> [Excerpt]
----------
MNL for residential choices

lolabdn · Post by **lolabdn** » 09 May 2023, 09:27

Hi,

I am working on a MNL model for residential choices. I have 1000 alternatives and each represent a municipality. This work is based on a survey I have been conducting, and all the respondent declared their municipality of residence, and also other information about this choice.

I started work on my model by using the MNL_iterative_coding example. It allowed me to code the utilities with the different attributes of the municipalities. I also want to add a fixed spatial effect and some socio-demo variables (that are not related to the municipalities but to individuals). Yet, when I do it, I obtain NA for the corresponding estimates.

Is there a specific way to do it ? Is there another example I should explore ?

Thank you for your help
Lola

Post by **stephanehess** » 09 May 2023, 09:54

Hi

we really need to see your code and output in order to be able to help

Stephane

lolabdn · Post by **lolabdn** » 09 May 2023, 10:53

Hi,

Thanks for your answer
Here is my code :

Code: Select all

###################################################################
#### LOAD LIBRARY AND DEFINE CORE SETTINGS                       ##
###################################################################
#### Library and data 
library(apollo)
----------
> [Information shown]

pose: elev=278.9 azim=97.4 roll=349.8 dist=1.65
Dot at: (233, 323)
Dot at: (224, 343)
----------
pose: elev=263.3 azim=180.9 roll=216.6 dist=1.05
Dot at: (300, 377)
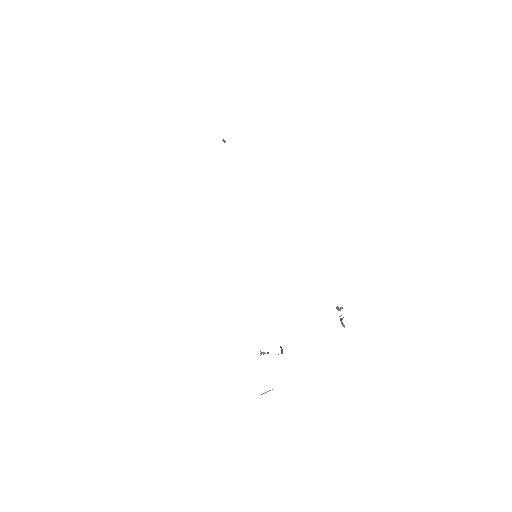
----------
> [Tasks]
**a.** In the residential choice thread, what does each of the 1000 alternatives represent?
**b.** Please continue the residential choice thread from where it stops.
The material above isn't needed here.

> [The answers]
**a.** Each alternative represents a municipality.

**b.**
### Clear memory
#rm(list = ls())

#Initialise code
apollo_initialise()

#Set core control
apollo_control = list(
  modelName       = "MNL_RP",
  modelDescr      = "Simple MNL model on mode choice RP data",
  indivID         = "Obs", #Identifiant ménage
  outputDirectory = "output")

###################################################################
#### LOAD DATA AND APPLY ANY TRANSFORMATIONS                     ##
###################################################################

N = nrow(data)
J = 1316 #nb alternatives
K = 8 #nb attributes

database = read_rds("output/data_final_4.rds")#data_final

###################################################################
#### DEFINE MODEL PARAMETERS                                     ##
###################################################################

### Vector of parameters, including any that are kept fixed in estimation
apollo_beta = c(alpha = 1,
                #beta_ch = 0,
                beta_ruc = 0,
                beta_work = 0,
                beta_mont = 0,
                beta_mer = 0,
                #beta_poll = 0,
                #beta_icu = 0,
                #beta_bruit = 0,
                setNames(rep(0,K),paste0("beta_",1:K)))

### Vector with names (in quotes) of parameters to be kept fixed at their 
# starting value in apollo_beta, use apollo_beta_fixed = c() if none
apollo_fixed = c()


###################################################################
#### GROUP AND VALIDATE INPUTS                                   ##
###################################################################

apollo_inputs = apollo_validateInputs()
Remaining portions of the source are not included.